Asset Quality at Peak; Credit Cost to Inch Higher: HDFC Bank's asset quality has shown tremendous resilience in last 3 years, while its slippages declined to 0.9% in FY12, which is even better than reasonable expectations of its Management. Its Gross NPA remains stable at 1% with no major restructured assets. We believe that it would be very difficult for the Bank to further improve on this front, given its composition of its loan book. Though retail portfolio of overall industry - in terms of delinquencies - has so far done well, it also means that portfolio is unseasoned. Hence, we have factored higher credit cost going ahead, assuming it doesn't heavily utilize its floating provision.
Sustaining Business Momentum: HDFC Bank's credit growth remains strong and it continues to grow 4-5% above the industry. However, the growth has off late come more from the retail segment, whereas corporate segment has relatively slowed down. The Bank's CASA - which used to be >50% - has declined to ~45% in Q2FY14.
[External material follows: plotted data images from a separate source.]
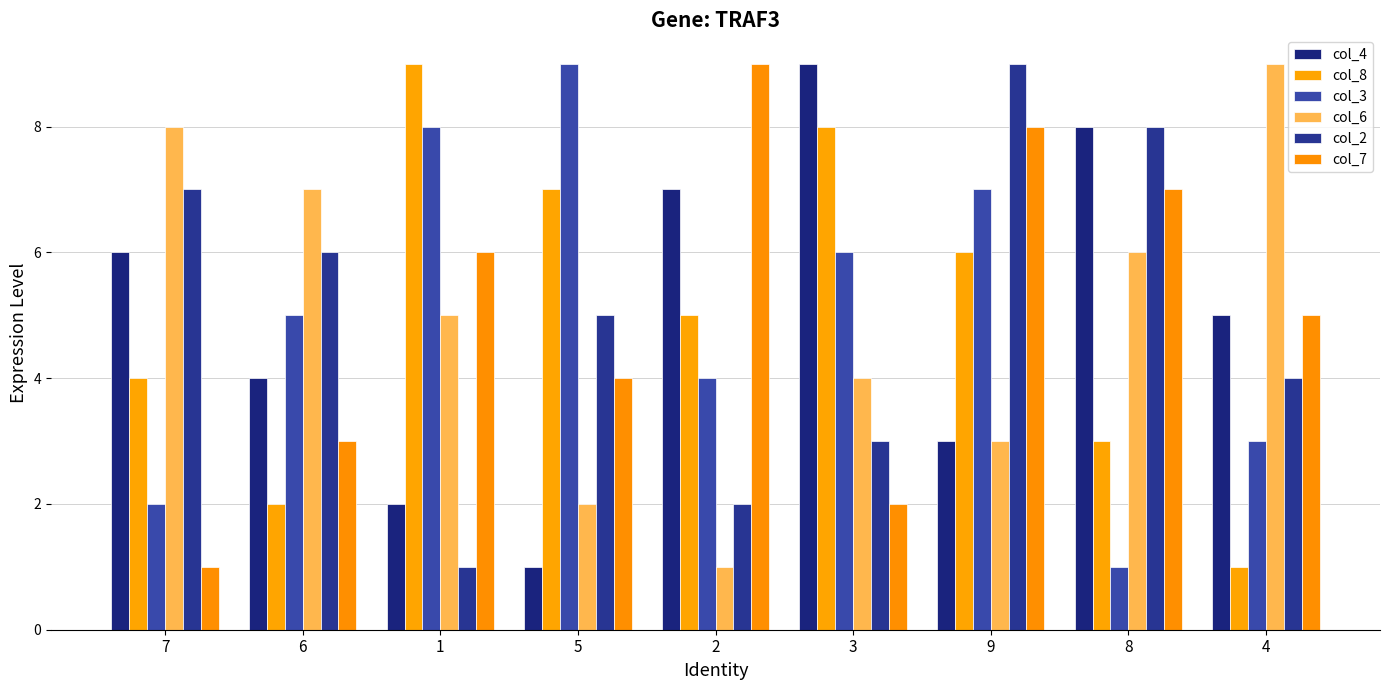

What is the difference between the col_7 values at 2 and 1?

3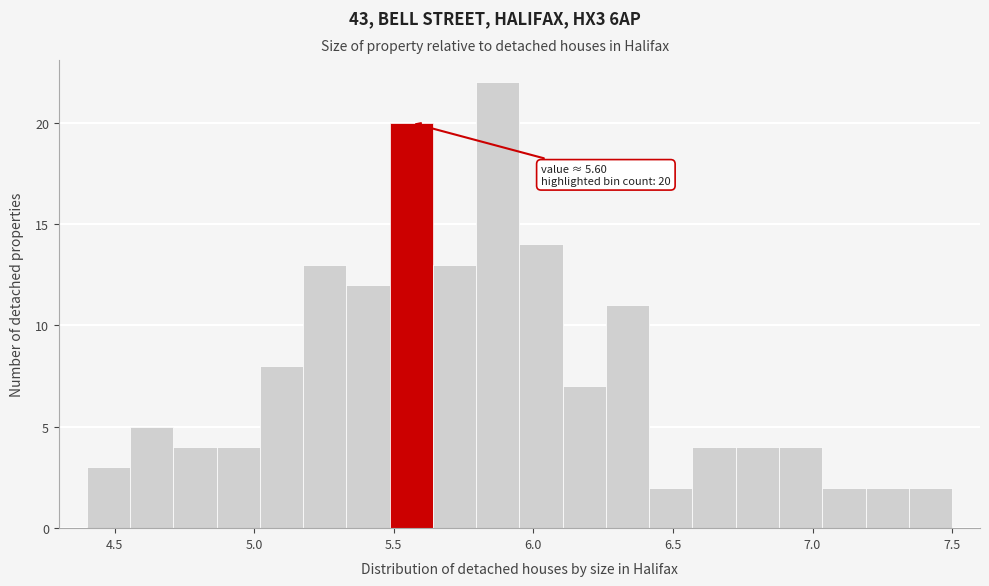

Around what value on the x-axis is the tallest bar? Give the approximate position of its centre, as read against the axis.

5.85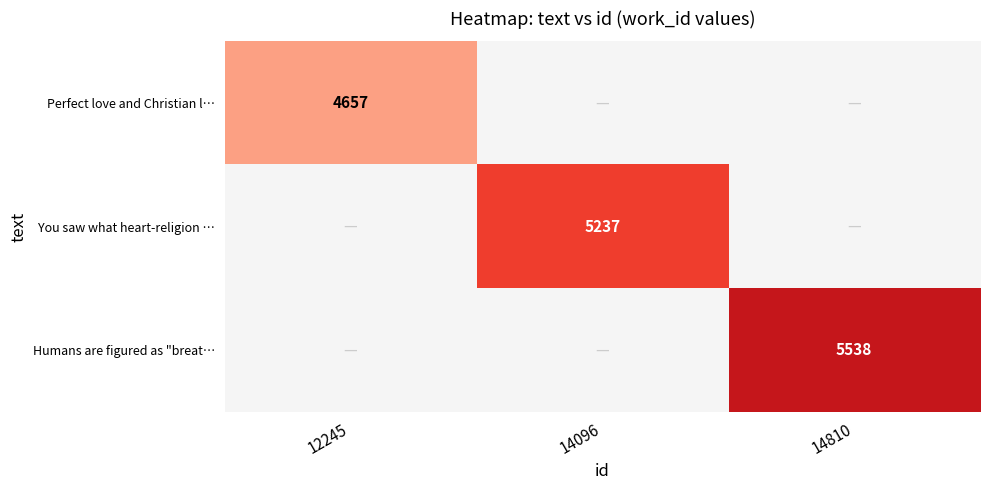

Is the value of You saw what heart-religion … at 14096 greater than the value of Humans are figured as "breat… at 14810?

No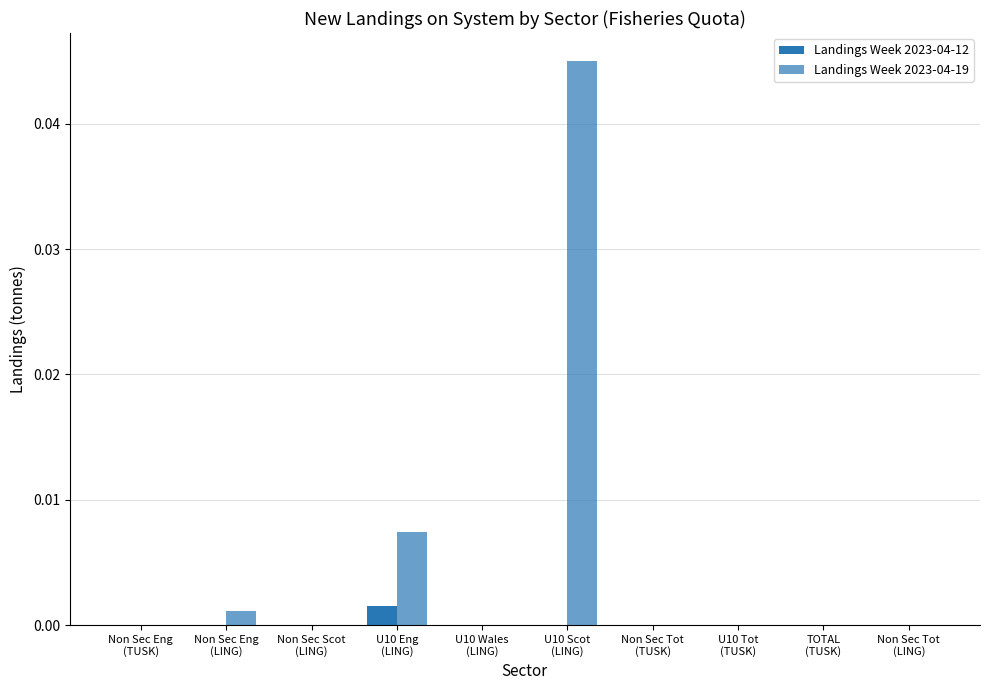

Which category has the highest value in the Landings Week 2023-04-12 series?

U10 Eng
(LING)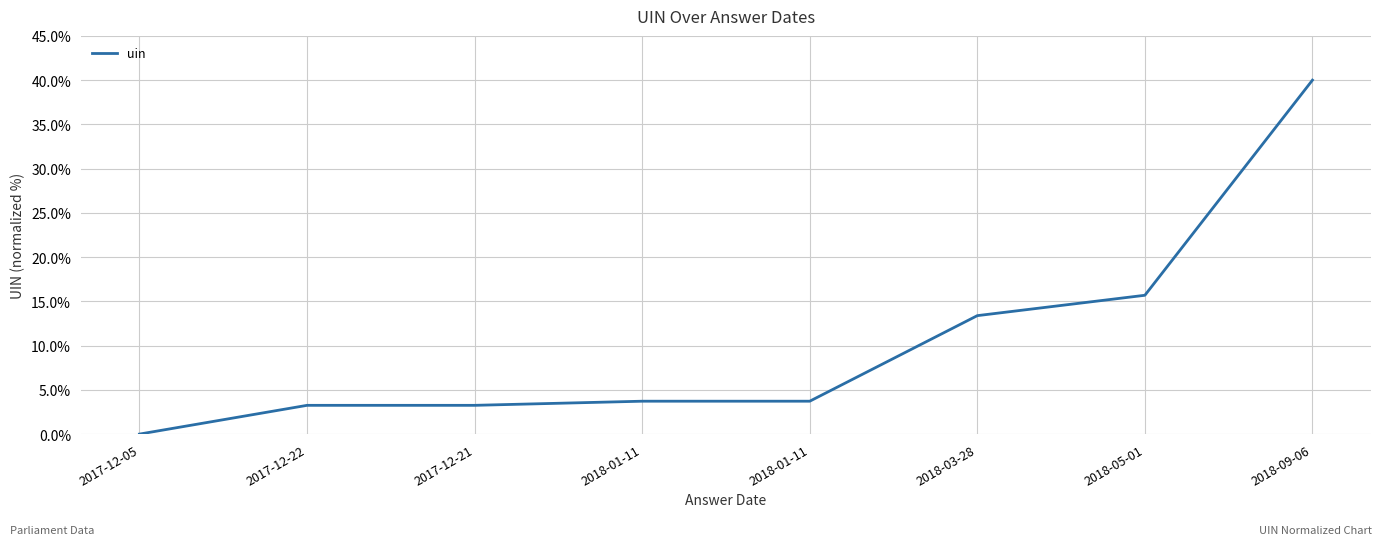

Rank the categories by value from highest to lowest.

2018-09-06, 2018-05-01, 2018-03-28, 2018-01-11, 2018-01-11, 2017-12-21, 2017-12-22, 2017-12-05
Best-in-Class NIMs: Despite difficult conditions, backed by its strong deposit franchise, the Bank has been able to maintain the NIMs (calculated) of 4.5%, which is best in the industry. The Bank's cost of funds is one of the lowest at 5.7%. Despite decline in CASA, the Bank has been able to maintain its NIMs on the back of shift in portfolio mix from corporate to retail. Its Management has guided to maintain its NIMs at current levels.
PAT Growth Streak of 30% for 55 Quarter Breaks: The Bank has eventually acknowledged that with CAGR operating profit growth of 22%, it can no longer continue its 30% profit.
Outlook & Valuation
We reiterate our "HOLD" recommendation on HDFC Bank with unrevised target price of Rs. 725 per share valuing it at 3.4x P/ABV FY15E.